Although the vast majority of the birds in the Arizona population were either treated successfully for lead poisoning or did not show significant exposure to lead during the past season, we did have three additional condor fatalities last month related to lead. Two birds, Condors 227 and 232, were undergoing treatment for acute poisoning, and had been sent to the Phoenix Zoo for treatment. Despite the best efforts of Zoo staff, however, both died. The third, Condor 248, had been missing for over one month in the Kolob region of southern Utah. Heavy snows had limited access to the area during that time, preventing us from completing a thorough search for the adult female.
In early January, project supervisor Chris Parish, Eddie Feltes, and I left from the airport in Kanab, Utah, to search for a signal on Condor 248 from the air. After confirming the rough location of the signal one day, we spent most of the next day searching the ground by snowmobile. After almost 50 miles of riding and walking in deep snow, we were able to recover Condor 248’s body for analysis. Initial X-rays indicated the presence of a number of metallic fragments in her digestive tract, consistent with the lead fragments we’ve seen in a number of other cases. Final results of the necropsy analysis are pending.
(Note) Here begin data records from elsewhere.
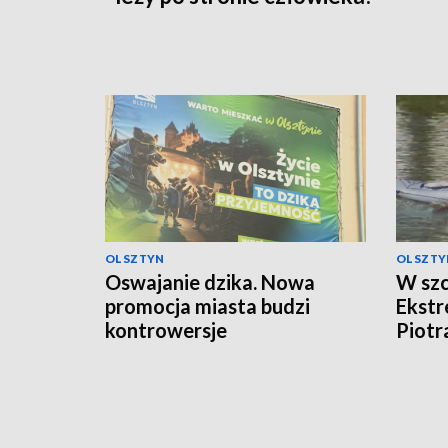
OLSZTYN
OLSZTY
Oswajanie dzika. Nowa
W szc
promocja miasta budzi
Ekst
kontrowersje
Piotr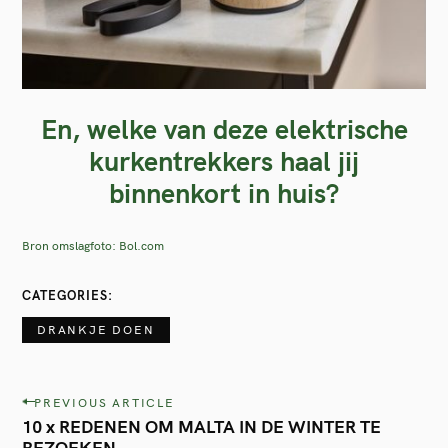
En, welke van deze elektrische
kurkentrekkers haal jij
binnenkort in huis?
Bron omslagfoto: Bol.com
CATEGORIES
DRANKJE DOEN
P
PREVIOUS ARTICLE
10 x REDENEN OM MALTA IN DE WINTER TE
o
BEZOEKEN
In the midst of our bustling efforts in trapping and tracking, the birds, as they always do, continued on about their seasonal routines. This is one of the most enjoyable times of year to observe condors closely, as breeding season begins in earnest and the soap opera of mate selection and courtship unfolds. Things are looking promising on many levels so far, with experienced pairs beginning nest site selection as expected, and many inexperienced breeding-age birds showing exploratory courtship behavior. This is an important and exciting process, as the pairs that emerge during this time could be mates for the rest of their lives. Watching this new season develop certainly highlights the resilience of this bird, and is a pleasant counterpoint to the intensive management that we currently have to do during the lead season. We are continuing to work toward the reduction of lead available in the condors’ food supply. It’s nice to know that, in the meantime, they’ll continue going about the business of just being condors.